The 2015 Global Peace Index shows that peace in South America was affected by an increase in popular protests and a rise in perceptions of criminality. Peacefulness declined in all countries in the region, except three: Chile, Peru and Ecuador.
Chile retained its position as the region’s most peaceful country, and the second most peaceful in the Western Hemisphere, after Canada. The country’s score further improved in 2015 due a lower level of weapons exports.
Peru saw the strongest improvement in the region, thanks to a decrease in the number of deaths from internal conflict.
The most notable deteriorations were in Uruguay, Venezuela and Brazil. Despite Uruguay’s fall, it was still the second most peaceful country in South America. Uruguay’s deterioration followed a significant increase in the number of security and police officers.

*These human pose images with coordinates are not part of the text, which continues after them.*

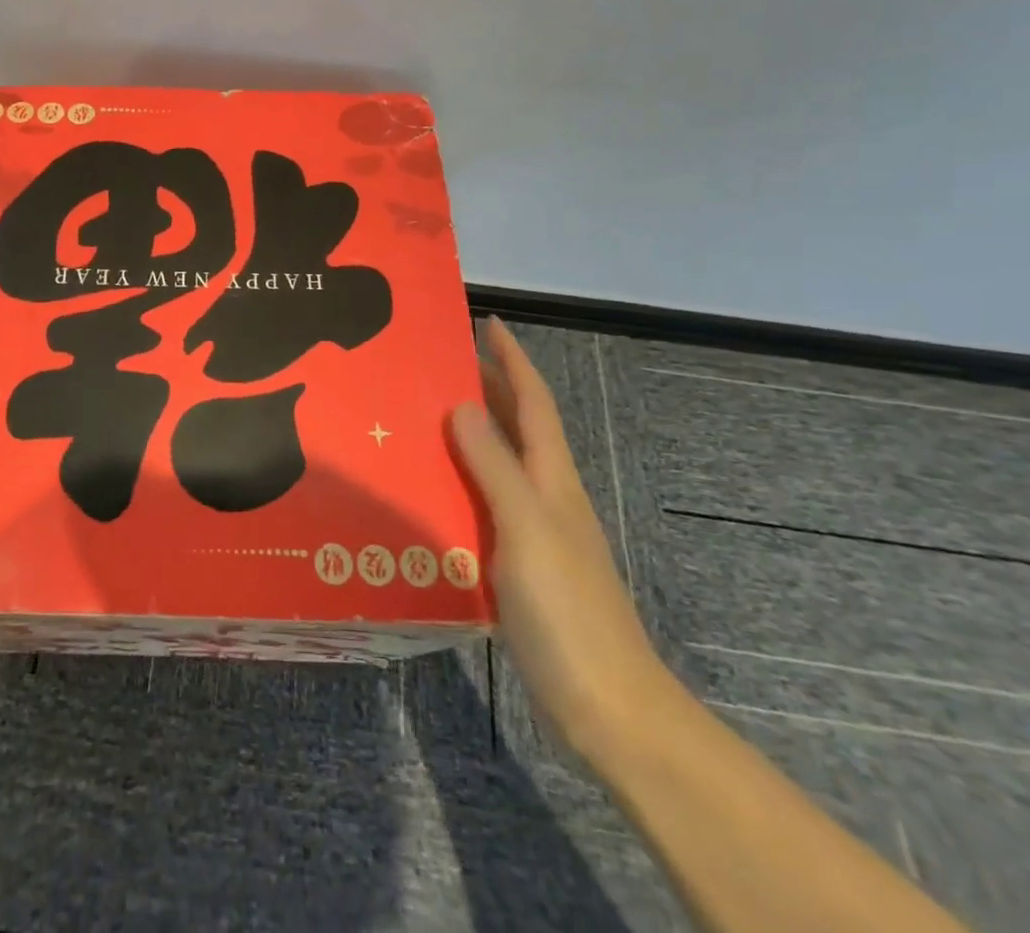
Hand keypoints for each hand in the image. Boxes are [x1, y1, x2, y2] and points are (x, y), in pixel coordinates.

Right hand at [449, 316, 681, 761]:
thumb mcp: (528, 527)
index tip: (487, 323)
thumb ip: (495, 466)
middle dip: (489, 387)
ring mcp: (535, 533)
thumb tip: (463, 405)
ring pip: (500, 465)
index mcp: (554, 480)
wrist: (607, 707)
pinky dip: (461, 483)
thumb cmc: (568, 610)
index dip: (513, 361)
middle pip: (519, 428)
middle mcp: (546, 497)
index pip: (534, 403)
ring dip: (470, 434)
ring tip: (421, 416)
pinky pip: (484, 505)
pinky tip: (431, 491)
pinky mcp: (519, 566)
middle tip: (438, 363)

Brazil’s score worsened due to deteriorating political stability, and in the increased likelihood of violent demonstrations. Brazil has been affected by economic stagnation and rising inflation, which has triggered social discontent. There have been several protests reflecting discontent with a series of corruption scandals in the government.
Ongoing internal tensions eroded Venezuela’s score, and it and Colombia remained the two lowest-scoring countries in the region. Venezuela continues its military build-up (mostly with Russian-supplied weapons), which has rapidly seen it possess one of the most modern arsenals in the continent.
Colombia’s score continued to suffer as a result of its performance in refugees and IDPs, who fleeing the ongoing conflict between the government and the Fuerzas Armadas Revolucionarias de Colombia (FARC) guerrillas. Ongoing peace negotiations with the government offer some hope of an improvement in the medium term.
The 2015 Global Peace Index shows that the world is becoming increasingly divided with some countries enjoying unprecedented levels of peace and prosperity while others spiral further into violence and conflict.